The men who testified at Bemer’s criminal trial were adults when they said King recruited them from group homes, drug rehabilitation centers, homeless shelters or the street. They said he took them in and fed their drug addictions while keeping a tab of their indebtedness to him, then delivered them to Bemer for paid sex.

The civil attorneys also allege Bemer preyed on at least three minors, and that his actions resulted in the deaths of at least three men.

Bemer admitted to investigators that King had been providing young men to him for 25 years, and his attorneys contended at the trial that he was guilty only of patronizing prostitutes, a misdemeanor crime for which the statute of limitations had expired.

His expert defense team notwithstanding, the jury of five men and one woman in Danbury found Bemer guilty of felony trafficking crimes that could land him a 60-year sentence when he stands before Judge Robin Pavia on June 6. Attorney Faxon said he and his clients would take the day off from the civil trial in Bridgeport to provide victim impact statements at the sentencing hearing.

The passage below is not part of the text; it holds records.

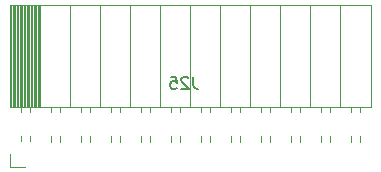
<source format=gbr>
%TF.GenerationSoftware,KiCad,Pcbnew,8.0.4*%
%TF.CreationDate,2024-09-10T22:03:23-04:00*%
%TF.ProjectId,LowerPOGO,4c6f7765-7250-44f4-974f-2e6b69636164,v4*%
%TF.SameCoordinates,Original*%
%TF.FileFunction,Legend,Bot*%
%TF.FilePolarity,Positive*%
%FSLAX46Y46*%
G04 Gerber Fmt 4.6, Leading zero omitted, Abs format (unit mm)*
G04 Created by KiCad (PCBNEW 8.0.4) date 2024-09-10 22:03:23*
%MOMM*%
%LPD*%
G01*
G04 APERTURE LIST*
%ADD10C,0.150000*%
%ADD11C,0.120000*%
G04 APERTURE END LIST*
D10*
X147199523Y-98717319D02*
X147199523Y-99431604D01*
X147199523Y-99431604D02*
X147247142Y-99574461D01*
X147247142Y-99574461D02*
X147342380Y-99669700D01*
X147342380Y-99669700D02*
X147485237Y-99717319D01*
X147485237Y-99717319D02*
X147580475Y-99717319D01*
X146770951Y-98812557D02*
X146723332Y-98764938D01*
X146723332Y-98764938D02*
X146628094Y-98717319D01*
X146628094Y-98717319D02*
X146389999Y-98717319D01*
X146389999Y-98717319D02*
X146294761Y-98764938D01*
X146294761Y-98764938D02*
X146247142Y-98812557D01*
X146247142Y-98812557D02*
X146199523Y-98907795D01*
X146199523Y-98907795D02*
X146199523Y-99003033D01*
X146199523Y-99003033D02*
X146247142Y-99145890D01*
X146247142Y-99145890D02*
X146818570Y-99717319D01*
X146818570Y-99717319D02*
X146199523Y-99717319D01*
X145294761Y-98717319D02*
X145770951Y-98717319D01*
X145770951Y-98717319D02*
X145818570Y-99193509D01*
X145818570Y-99193509D02*
X145770951Y-99145890D01*
X145770951Y-99145890D02*
X145675713Y-99098271D01*
X145675713Y-99098271D02*
X145437618Y-99098271D01*
X145437618Y-99098271D02*
X145342380Y-99145890D01*
X145342380Y-99145890D02*
X145294761Y-99193509D01*
X145294761Y-99193509D02*
X145247142Y-99288747D01*
X145247142Y-99288747D02*
X145247142Y-99526842D01*
X145247142Y-99526842D02*
X145294761Y-99622080D01*
X145294761Y-99622080D02*
X145342380Y-99669700D01*
X145342380Y-99669700D02*
X145437618Y-99717319D01*
X145437618Y-99717319D02*
X145675713Y-99717319D01*
X145675713Y-99717319D02*
X145770951Y-99669700D01*
X145770951Y-99669700D02*
X145818570Y-99622080D01*
D11*
%TO.C,J25*%
X131670000Y-101250000D02*
X131670000Y-92620000D01*
X131670000Y-106360000D02*
X131670000Y-105250000D01*
X131790000Y-101250000D02*
X131790000Y-92620000D01*
X131908095Y-101250000D02*
X131908095Y-92620000D01*
X132026190Y-101250000D02*
X132026190Y-92620000D01*
X132144285Y-101250000D02*
X132144285Y-92620000D01*
X132262380Y-101250000D02*
X132262380Y-92620000D01*
X132380475Y-101250000D02*
X132380475Y-92620000D01*
X132498570Y-101250000D02*
X132498570Y-92620000D01*
X132616665Y-101250000D02*
X132616665Y-92620000D01*
X132640000Y-101660000D02*
X132640000Y-101250000D01*
X132640000Y-104140000D02*
X132640000Y-103760000D01*
X132734760Y-101250000D02*
X132734760Y-92620000D01*
X132852855Y-101250000D02*
X132852855Y-92620000D01*
X132970950Y-101250000D02*
X132970950Y-92620000D01*
X133000000Y-106360000D02*
X131670000Y-106360000D01*
X133089045Y-101250000D02*
X133089045Y-92620000D01*
X133207140Y-101250000D02*
X133207140Y-92620000D01*
X133325235Y-101250000D02*
X133325235Y-92620000D01*
X133360000Y-101660000D02*
X133360000Y-101250000D01*
X133360000Y-104140000D02*
X133360000Y-103760000D01*
X133443330Y-101250000D02*
X133443330Y-92620000D01*
X133561425Y-101250000D02*
X133561425Y-92620000D01*
X133679520Y-101250000D02*
X133679520Y-92620000D01*
X133797615Y-101250000D02*
X133797615Y-92620000D01*
X133915710Y-101250000D02*
X133915710Y-92620000D01*
X134033805Y-101250000D02*
X134033805Y-92620000D01*
X134151900Y-101250000D02*
X134151900Y-92620000D01*
X134270000Y-101250000D02*
X134270000Y-92620000D01*
X135180000Y-101660000D02*
X135180000Y-101250000D01*
X135180000Y-104200000D02*
X135180000Y-103760000D01*
X135900000Y-101660000D02*
X135900000Y-101250000D01*
X135900000Y-104200000D02*
X135900000Y-103760000D01*
X136810000Y-101250000D02*
X136810000Y-92620000D01*
X137720000Y-101660000D02*
X137720000Y-101250000D01*
X137720000Y-104200000D02*
X137720000Y-103760000D01*
X138440000Y-101660000D02*
X138440000Y-101250000D01*
X138440000Y-104200000D02*
X138440000Y-103760000D01*
X139350000Y-101250000D02*
X139350000Y-92620000D01*
X140260000Y-101660000D02*
X140260000Y-101250000D01*
X140260000Y-104200000D02*
X140260000Y-103760000D01*
X140980000Y-101660000D02*
X140980000Y-101250000D01*
X140980000Y-104200000D02*
X140980000Y-103760000D01*
X141890000Y-101250000D02*
X141890000Y-92620000D01*
X142800000Y-101660000D02*
X142800000Y-101250000D01*
X142800000Y-104200000D02*
X142800000Y-103760000D01*
X143520000Y-101660000D02*
X143520000Y-101250000D01*
X143520000Y-104200000D02*
X143520000Y-103760000D01*
X144430000Y-101250000D02*
X144430000Y-92620000D01*
X145340000Y-101660000D02*
X145340000Y-101250000D01*
X145340000Y-104200000D02*
X145340000Y-103760000D01*
X146060000Y-101660000D02*
X146060000Y-101250000D01*
X146060000Y-104200000D02*
X146060000Y-103760000D01*
X146970000Y-101250000D02*
X146970000Y-92620000D01*
X147880000Y-101660000D02*
X147880000Y-101250000D01*
X147880000Y-104200000D02*
X147880000Y-103760000D01*
X148600000Y-101660000D02*
X148600000Y-101250000D01*
X148600000Y-104200000D02*
X148600000Y-103760000D01*
X149510000Y-101250000D02*
X149510000Y-92620000D01*
X150420000Y-101660000D02*
X150420000Y-101250000D01*
X150420000Y-104200000D02*
X150420000Y-103760000D01*
X151140000Y-101660000D02*
X151140000Y-101250000D01*
X151140000Y-104200000D02*
X151140000Y-103760000D01*
X152050000Y-101250000D02*
X152050000Y-92620000D01*
X152960000Y-101660000D02*
X152960000Y-101250000D01*
X152960000Y-104200000D02*
X152960000Y-103760000D01*
X153680000Y-101660000D02*
X153680000Y-101250000D01*
X153680000Y-104200000D02*
X153680000Y-103760000D01*
X154590000Y-101250000D02*
X154590000Y-92620000D01*
X155500000Y-101660000D02*
X155500000Y-101250000D01*
X155500000Y-104200000D02*
X155500000Y-103760000D01*
X156220000Y-101660000D02*
X156220000Y-101250000D01*
X156220000Y-104200000D02*
X156220000Y-103760000D01*
X157130000Y-101250000D02*
X157130000Y-92620000D01*
X158040000Y-101660000D02*
X158040000Y-101250000D01*
X158040000Y-104200000D02*
X158040000Y-103760000D01*
X158760000Y-101660000D02*
X158760000Y-101250000D01*
X158760000Y-104200000D02*
X158760000Y-103760000D01*
X159670000Y-101250000D02*
X159670000Y-92620000D01*
X160580000Y-101660000D02*
X160580000Y-101250000D01*
X160580000Y-104200000D02*
X160580000Y-103760000D01*
X161300000Y-101660000D02*
X161300000Y-101250000D01*
X161300000Y-104200000D02*
X161300000Y-103760000D01*
X162270000Y-92620000D02*
X131670000Y-92620000D01*
X162270000Y-101250000D02*
X131670000Y-101250000D01*
X162270000Y-101250000D02*
X162270000Y-92620000D01*
%TD*%
M02*

</source>
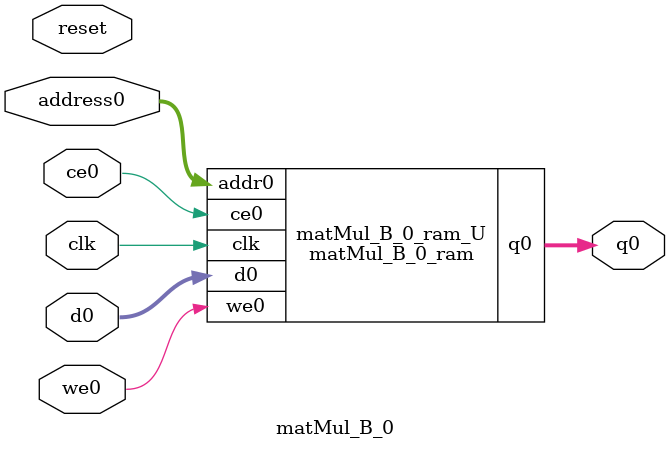
<source format=v>
`timescale 1 ns / 1 ps
module matMul_B_0_ram (addr0, ce0, d0, we0, q0,  clk);

parameter DWIDTH = 32;
parameter AWIDTH = 4;
parameter MEM_SIZE = 16;

input[AWIDTH-1:0] addr0;
input ce0;
input[DWIDTH-1:0] d0;
input we0;
output reg[DWIDTH-1:0] q0;
input clk;

(* ram_style = "distributed" *)reg [DWIDTH-1:0] ram[0:MEM_SIZE-1];




always @(posedge clk)  
begin 
    if (ce0) begin
        if (we0) 
            ram[addr0] <= d0; 
        q0 <= ram[addr0];
    end
end


endmodule

`timescale 1 ns / 1 ps
module matMul_B_0(
    reset,
    clk,
    address0,
    ce0,
    we0,
    d0,
    q0);

parameter DataWidth = 32'd32;
parameter AddressRange = 32'd16;
parameter AddressWidth = 32'd4;
input reset;
input clk;
input[AddressWidth - 1:0] address0;
input ce0;
input we0;
input[DataWidth - 1:0] d0;
output[DataWidth - 1:0] q0;



matMul_B_0_ram matMul_B_0_ram_U(
    .clk( clk ),
    .addr0( address0 ),
    .ce0( ce0 ),
    .we0( we0 ),
    .d0( d0 ),
    .q0( q0 ));

endmodule


</source>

In taking his criminal case to trial, Bemer turned down a court offer to plead guilty in exchange for a felony conviction, probation and no prison time. King pleaded guilty to trafficking while awaiting sentencing, and another participant in the trafficking ring served a one-year prison sentence.

King also is named in the civil lawsuits, but Faxon said the trafficking ring would not have existed without Bemer’s “large pockets.” In 2014, Superior Court Barbara Bellis ordered Bemer to set aside $25 million in assets as a prejudgment remedy, should he be found liable in the civil cases. The ruling indicated the plaintiffs proved probable cause exists to find him liable of doing harm to vulnerable young men.

“The only way to stop him from human trafficking is to take all his money, every single penny, so he can’t do it to any other child, he can’t do it to any other mentally ill person or drug-addicted person or their families,” Faxon said. “He’s ruined entire families and it needs to stop.”